How to fetch some data conditionally with Python and Beautiful Soup

Sorry if you feel like this has been asked but I have read the related questions and being quite new to Python I could not find how to write this request in a clean manner.
For now I have this minimal Python code:
from mechanize import Browser
from BeautifulSoup import BeautifulSoup
import re
import urllib2
br = Browser()
br.open("http://www.atpworldtour.com/Rankings/Singles.aspx")

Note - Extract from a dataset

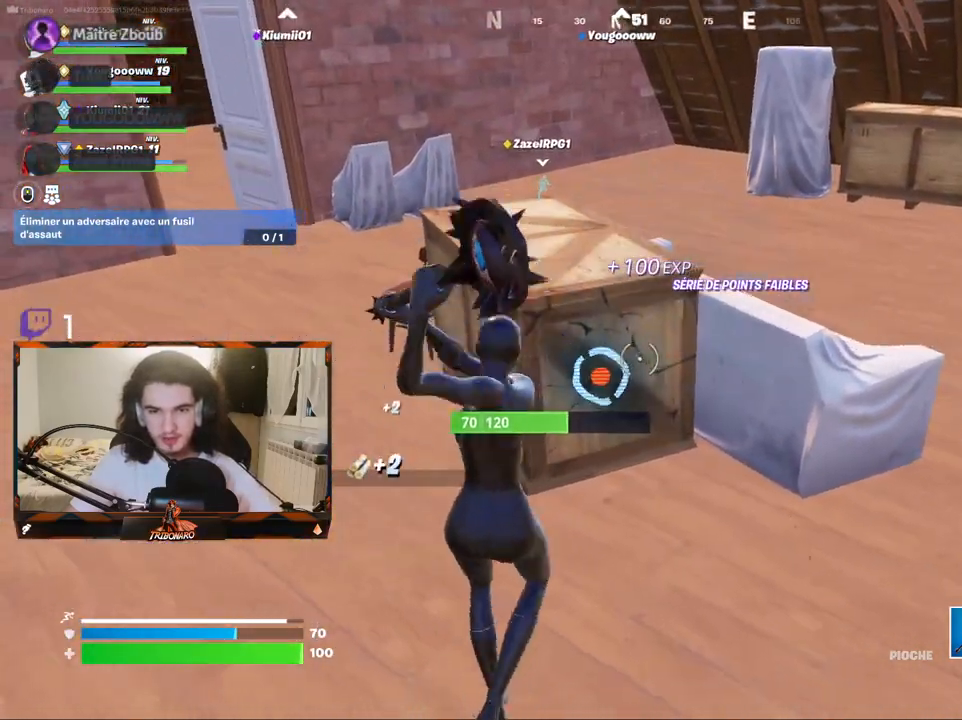
{"keys": ["q", "z"], "mouse": [], "mouse_move": "left", "events": [[17, "z", "down"], [117, "q", "down"], [200, "mouse_left", "up"]]}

filename = "rankings.html"
FILE = open(filename,"w")
html = br.response().read();
soup = BeautifulSoup(html);
links = soup.findAll('a', href=re.compile("Players"));
for link in links:
print link['href'];
FILE.writelines(html);
It retrieves all the link where the href contains the word player.
Now the HTML I need to parse looks something like this:
<tr>
<td>1</td>
<td>Federer, Roger (SUI)</td>
<td>10,550</td>
<td>0</td>
<td>19</td>
</tr>
The 1 contains the rank of the player.
I would like to be able to retrieve this data in a dictionary:
rank
name of the player
link to the detailed page (here /Tennis/Players/Top-Players/Roger-Federer.aspx)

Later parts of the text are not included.